Sun Vorn, a security guard who worked near the home of Sok An, the senior Cambodian People’s Party leader who died on Wednesday, remembers the late deputy prime minister for his early morning exercise routine.
“Wearing sports clothes, he walked around here doing exercise,” he said. Vorn also remembers An’s generosity. As a Khmer New Year gift last year, An gave his family 50,000 riel (about $12.50).
But over the past several months, as An had grown seriously ill, Vorn no longer saw him on his regular morning run.
“I heard from his car driver that he fell ill, and since then I haven’t seen him. Now he’s gone,” Vorn said.
Sok An, 66, died last Wednesday in a Beijing hospital, two days after he was granted the title “Samdech”.
He graduated from a university with a bachelor’s degree in geography, history and sociology in 1972 and from the Royal School of Administration in 1975. Before entering politics, An was a teacher. Little is known of his time under the Khmer Rouge, when he is believed to have stayed in Cambodia. After the regime fell in 1979, he joined the new Vietnamese-backed administration.
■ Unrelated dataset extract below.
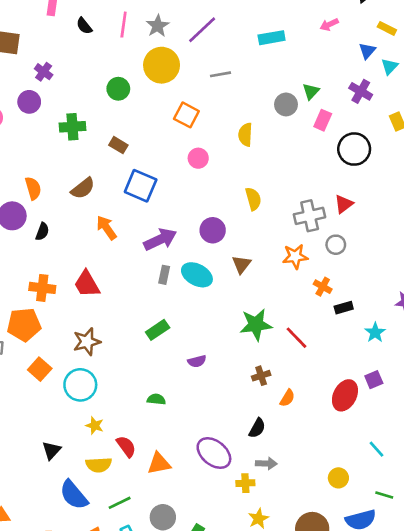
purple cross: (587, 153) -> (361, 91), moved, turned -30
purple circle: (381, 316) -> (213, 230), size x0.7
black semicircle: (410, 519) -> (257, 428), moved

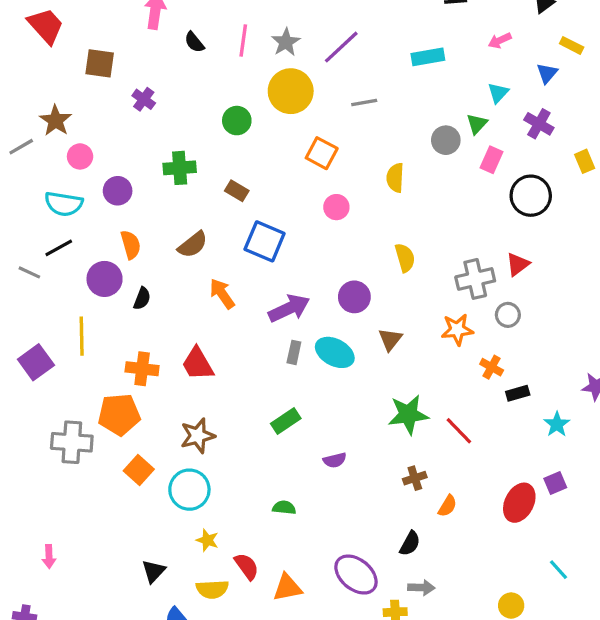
cyan triangle: (390, 66) -> (498, 93), moved
purple circle: (29, 102) -> (118, 191), moved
Born on April 16, 1950, in Kampong, Kirivong district, Takeo province, he served as a lawmaker for the Cambodian People’s Party for five terms following the first U.N.-administered elections in 1993.
Local residents from his home village remember An as a kind man who helped to develop the area as he rose in the party ranks. “He tried to develop his hometown when he gained high positions,” said Meas Mithona, 36, a farmer. “Sok An built infrastructure in Takeo province, including hospitals, wells and roads.”
An began his close relationship with the future prime minister, Hun Sen, as his chief of cabinet while the former Khmer Rouge commander was foreign minister. Their alliance was cemented when An’s son, Sok Puthyvuth, in 2005 wed Hun Sen’s daughter, Hun Maly.
Before he assumed his role as deputy prime minister in 2004, An served as ambassador to India and held vice ministerial positions at the foreign and interior ministries.
He became known as the “minister with many arms” for the numerous roles he took up in public life, including as a key member of the CPP’s central committee; head of the Apsara Authority, the body that overseas the Angkor Archaeological Park; head of the Cambodian National Petroleum Authority; and as a key architect of the formation of the Khmer Rouge tribunal.
Sok Eysan, CPP spokesman, expressed the party’s regret at An’s passing.
“His achievements made history... he initiated negotiations with the Vietnamese on the border issue. He tried to solve the dispute with Thailand over the Preah Vihear temple issue,” he said.
Government spokesman Phay Siphan said An had dedicated his life to protecting Cambodian interests since the fall of the Khmer Rouge. “He was a good leader, recognized globally,” he said.
Meas Ny, a social researcher, said An had been a “key consultant for the government” who would be difficult to replace.
Sok An is survived by his wife, Annie Sok An, as well as one daughter and four sons.